Im Falle von Chypre-Düften ist das Parfüm immer mit einer holzigen Facette versehen, insbesondere mit Patchouli. Ein Chypre-Parfüm ist also per Definition holzig.
Definition der holzigen Facette
Die holzige Facette: eine männliche Familie?
Die holzige Familie wird vor allem Männern zugeschrieben, was sie in erster Linie zu einer männlichen Familie macht. Aber man sollte wissen, dass Frauen dazu neigen, sich holzige Parfüms immer mehr anzueignen.
Wenn man an holzige Parfüms denkt, denkt man eher an Herrenparfüms, aber immer mehr Frauen suchen nach holzigen Parfüms, ohne blumige Noten, ohne Früchte, ohne Vanille. Frauen bedienen sich immer mehr an der olfaktorischen Garderobe der Männer.

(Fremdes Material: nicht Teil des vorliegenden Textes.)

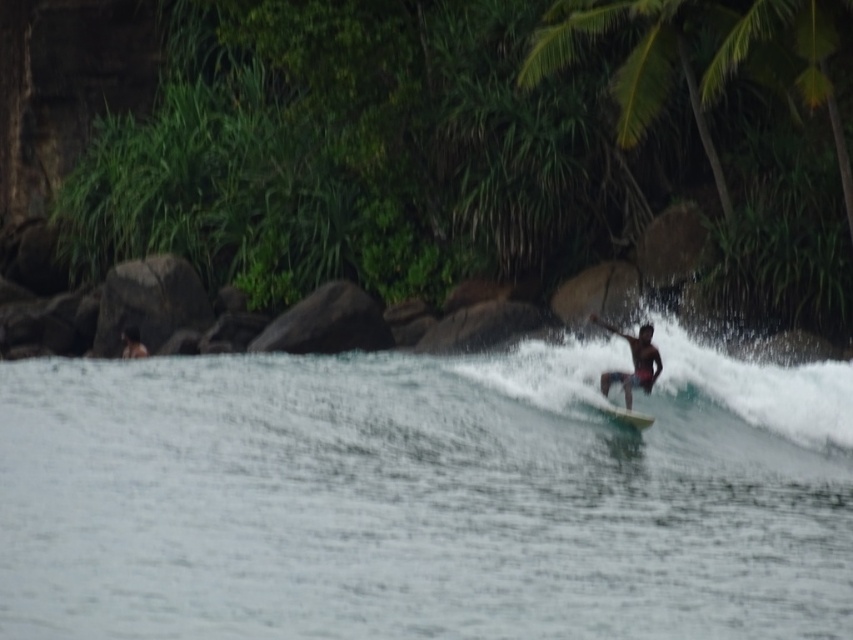
You are a drone operator trying to capture a photo of the surfer in the tropical coastal scene. The drone is currently hovering at point (369, 150), which is labeled as green leafy vegetation at center. To get a clear shot of the surfer, should you move the drone to the left or right?

The point (369, 150) corresponds to green leafy vegetation at center. Since the surfer is positioned slightly to the right side of the frame, you should move the drone to the right to capture a clear shot of the surfer.

You are standing at the camera position and want to take a photo of the dark brown skin surfer at center. The camera has a maximum focus range of 50 meters. Will the camera be able to focus on the surfer?

The dark brown skin surfer at center and camera are 51.73 meters apart, which exceeds the camera maximum focus range of 50 meters. The camera will not be able to focus on the surfer.

You are standing at the point marked by the coordinates point (633, 362) in the image. Looking towards the direction of the waves, what do you see in front of you?

dark brown skin surfer at center is represented by point (633, 362). Looking towards the direction of the waves, you would see the body of water with gentle waves rolling towards the shore, reflecting the overcast sky above.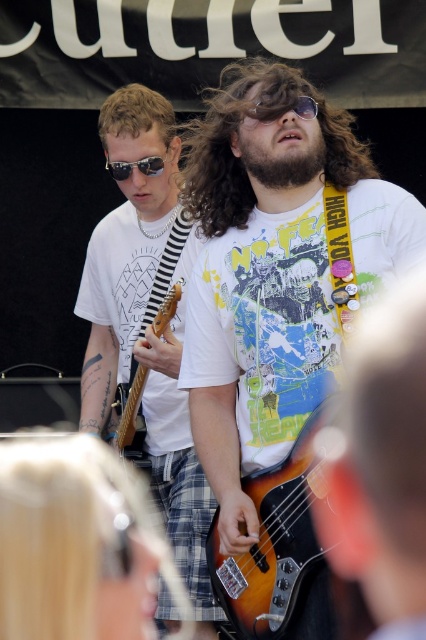
Does white printed t-shirt at left appear on the left side of sunglasses at center?

In fact, white printed t-shirt at left is to the right of sunglasses at center.

Does white printed t-shirt at left lie behind sunglasses at center?

No, white printed t-shirt at left is closer to the viewer.

You are a GUI agent. You are given a task and a screenshot of the screen. Output one action in this format:
    pyautogui.click(x=<x>, y=<y>)
    Task: Click on the white printed t-shirt at left
    
    Given the screenshot: What is the action you would take?
    tap(120, 276)

Which is behind, point (195, 140) or point (302, 172)?

The point (195, 140) is more distant.

What do you see at coordinates (239, 160) in the screenshot? The image size is (426, 640). I see `curly brown hair at center` at bounding box center [239, 160].

The image size is (426, 640). In order to click on curly brown hair at center in this screenshot , I will do `click(239, 160)`.

Which is in front, point (304, 484) or point (307, 102)?

Positioned in front is point (304, 484).

From the picture: Which is above, sunburst wood bass guitar at center or transparent plastic goggles at center?

transparent plastic goggles at center

Find the location of a particular element. This screenshot has width=426, height=640. sunburst wood bass guitar at center is located at coordinates (278, 552).

Image resolution: width=426 pixels, height=640 pixels. In order to click on sunburst wood bass guitar at center in this screenshot , I will do `click(278, 552)`.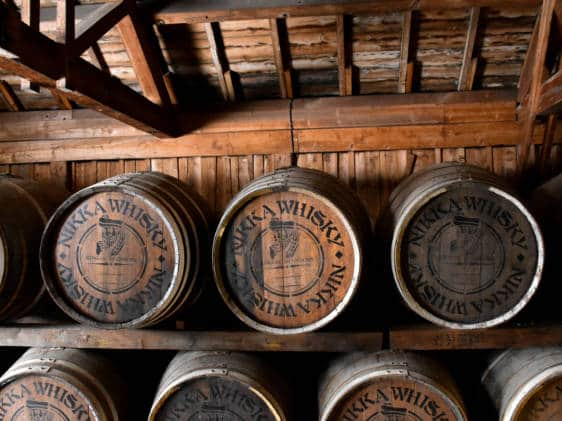
Locate an element on the screen. This screenshot has width=562, height=421. wooden wall is located at coordinates (238, 166).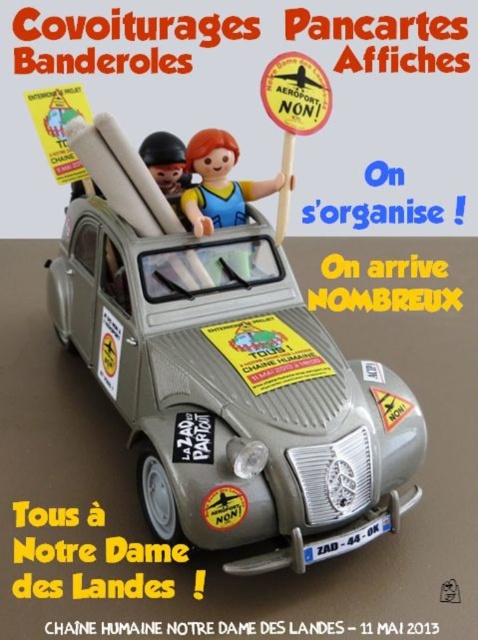
Can you confirm if matte gray car at center is taller than plastic toy figure at center?

Yes, matte gray car at center is taller than plastic toy figure at center.

This screenshot has height=640, width=478. I want to click on matte gray car at center, so click(x=234, y=390).

Does plastic toy figure at center have a lesser width compared to orange paper sign at upper center?

Incorrect, plastic toy figure at center's width is not less than orange paper sign at upper center's.

Is plastic toy figure at center below orange paper sign at upper center?

Yes.

Is point (230, 180) positioned behind point (288, 129)?

Yes, it is.

Where is `plastic toy figure at center`? This screenshot has height=640, width=478. plastic toy figure at center is located at coordinates (218, 182).

Which of these two, matte gray car at center or orange paper sign at upper center, stands taller?

matte gray car at center

This screenshot has height=640, width=478. Describe the element at coordinates (234, 390) in the screenshot. I see `matte gray car at center` at that location.

Between point (332, 365) and point (301, 60), which one is positioned behind?

Point (301, 60)

Locate an element on the screen. The width and height of the screenshot is (478, 640). matte gray car at center is located at coordinates (234, 390).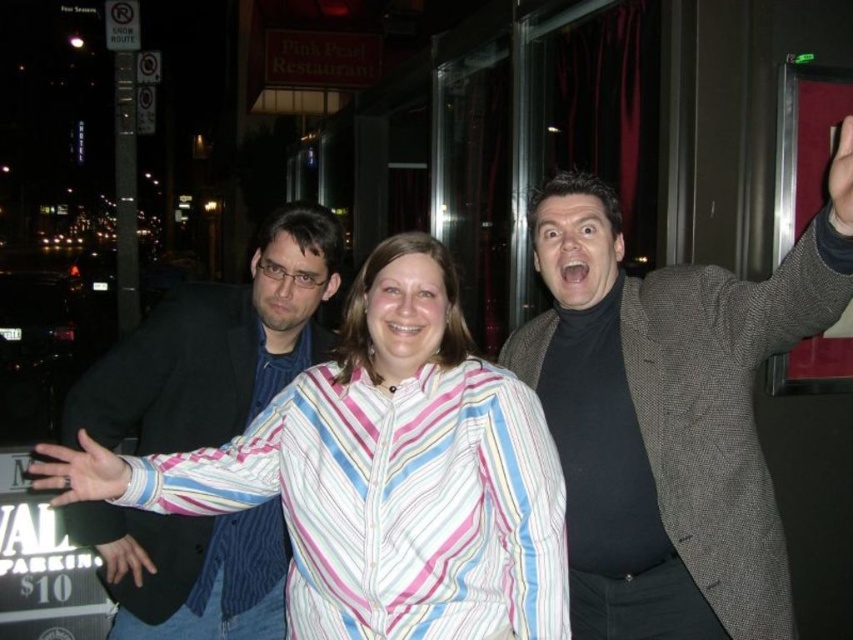
Question: Can you confirm if dark gray textured blazer at right is bigger than dark blue textured blazer at left?

Choices:
 (A) yes
 (B) no

Answer: (A)

Question: Which point is closer to the camera?

Choices:
 (A) dark gray textured blazer at right
 (B) dark blue textured blazer at left

Answer: (A)

Question: Can you confirm if dark gray textured blazer at right is bigger than dark blue textured blazer at left?

Choices:
 (A) no
 (B) yes

Answer: (B)

Question: Does dark gray textured blazer at right lie behind dark blue textured blazer at left?

Choices:
 (A) no
 (B) yes

Answer: (A)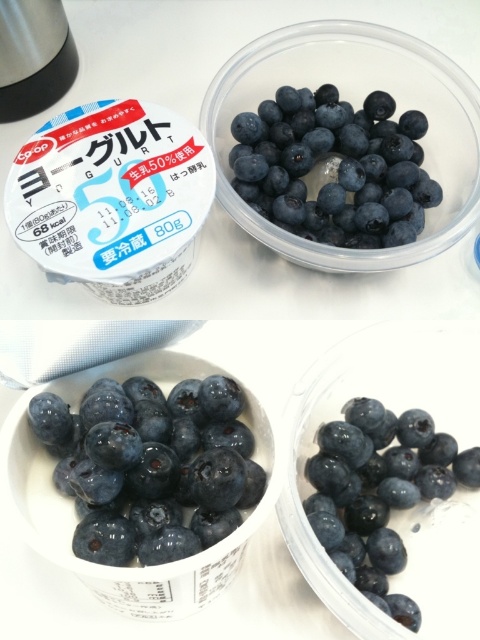
Question: Considering the relative positions of blueberry at center and shiny blueberry at center in the image provided, where is blueberry at center located with respect to shiny blueberry at center?

Choices:
 (A) below
 (B) above

Answer: (B)

Question: Does glossy blueberry at center lie in front of shiny blueberry at center?

Choices:
 (A) yes
 (B) no

Answer: (A)

Question: Which object is positioned closest to the shiny blueberry at center?

Choices:
 (A) blueberry at center
 (B) glossy blueberry at center

Answer: (B)

Question: Where is blueberry at center located in relation to shiny blueberry at center in the image?

Choices:
 (A) above
 (B) below

Answer: (A)

Question: Among these points, which one is nearest to the camera?

Choices:
 (A) (260, 470)
 (B) (283, 216)

Answer: (A)

Question: Among these objects, which one is nearest to the camera?

Choices:
 (A) shiny blueberry at center
 (B) blueberry at center

Answer: (A)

Die Hauptmerkmale der holzigen Facette
Man findet die holzigen Facetten in allen olfaktorischen Familien: floral, gourmand, Chypre, orientalisch, Fougère, frische Wässer und sogar in Eaux de Cologne, denn selbst wenn man sie nicht errät oder wahrnimmt, verleihen sie einem Duft Struktur und Vibration. Die holzigen Noten sind echte „Stützen“ in einer olfaktorischen Orchestrierung. Sie tragen zur Architektur, zum Schlussstein eines Duftes bei.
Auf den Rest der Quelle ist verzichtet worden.